23 de diciembre de 2013

YA ME SE EL GUIÓN


Cuando llega el invierno es inevitable pasar más tiempo dentro de casa; ergo…más horas delante de la caja tonta. Y esto me ha hecho pensar que o me estoy haciendo vieja, lo cual el espejo también me lo dice, o he visto demasiada televisión. Es que las pelis se me repiten más que el ajo y las que no he visto…me sé el guion como si yo misma lo hubiese escrito.
Yo me siento en el sofá con toda la buena voluntad del mundo dispuesta a ser sorprendida, deseándolo más bien. Pero…no hay manera; a los diez minutos ya sé lo que va a pasar. Y no es que yo sea muy lista, todo lo contrario; pero para mi tengo que los guionistas son muy malos y sobre todo muy predecibles.

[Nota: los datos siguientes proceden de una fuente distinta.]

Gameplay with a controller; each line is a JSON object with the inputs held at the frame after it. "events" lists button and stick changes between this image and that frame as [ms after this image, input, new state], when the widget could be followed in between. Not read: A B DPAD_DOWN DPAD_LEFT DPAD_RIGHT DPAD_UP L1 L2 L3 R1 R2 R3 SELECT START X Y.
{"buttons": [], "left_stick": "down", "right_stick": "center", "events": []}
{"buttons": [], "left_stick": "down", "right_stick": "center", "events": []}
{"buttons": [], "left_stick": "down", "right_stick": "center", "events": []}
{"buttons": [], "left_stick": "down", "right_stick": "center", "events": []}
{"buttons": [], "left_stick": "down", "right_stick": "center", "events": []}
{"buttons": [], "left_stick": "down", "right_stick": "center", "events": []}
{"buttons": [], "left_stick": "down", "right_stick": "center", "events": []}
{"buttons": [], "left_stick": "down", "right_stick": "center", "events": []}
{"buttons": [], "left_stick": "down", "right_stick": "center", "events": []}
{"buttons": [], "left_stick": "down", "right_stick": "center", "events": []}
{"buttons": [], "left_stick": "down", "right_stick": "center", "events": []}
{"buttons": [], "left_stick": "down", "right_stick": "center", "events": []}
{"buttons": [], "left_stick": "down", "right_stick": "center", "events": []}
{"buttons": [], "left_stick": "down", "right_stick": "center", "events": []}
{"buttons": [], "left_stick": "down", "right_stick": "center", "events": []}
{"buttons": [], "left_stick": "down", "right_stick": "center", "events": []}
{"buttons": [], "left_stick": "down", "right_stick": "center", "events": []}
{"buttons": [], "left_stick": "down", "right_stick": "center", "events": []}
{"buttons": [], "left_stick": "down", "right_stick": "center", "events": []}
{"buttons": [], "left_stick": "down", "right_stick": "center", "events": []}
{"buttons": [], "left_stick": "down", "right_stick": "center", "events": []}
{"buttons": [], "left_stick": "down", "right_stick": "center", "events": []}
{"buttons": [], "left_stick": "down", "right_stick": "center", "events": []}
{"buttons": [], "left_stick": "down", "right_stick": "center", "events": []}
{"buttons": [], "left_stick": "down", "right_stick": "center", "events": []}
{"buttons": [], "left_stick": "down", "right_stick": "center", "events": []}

Si la peli es romántica nos pasamos dos horas con malentendidos entre los protagonistas, que se aman a morir, pero ninguno quiere dar su brazo a torcer, con lo cual es inevitable que surjan los roces, los encuentros y desencuentros, las lágrimas y los sinsabores. Hasta que uno de ellos, generalmente el muchacho, harto ya de insistir sin éxito, toma las de Villadiego y se va al aeropuerto o a la estación. Entonces la chica, aconsejada por su madre, su tía, sus amigas o incluso por alguno de sus hijos cuando la cosa va de maduros y segundas oportunidades, se lanza como alma que lleva el diablo y en el último momento, después de una carrera sin freno pero en la que ella no suda ni se desmaquilla, ni pierde los tacones, y ni siquiera jadea, le encuentra medio segundo antes de que sea tarde. Se abrazan, se dan besos de tornillo, desconozco si con lengua o no; y el público aplaude. Todo tan bonito que cuando acaba tengo el azúcar por las nubes y unos cuantos pañuelos empapados. Y estoy deshidratada, claro, y con los ojos colorados.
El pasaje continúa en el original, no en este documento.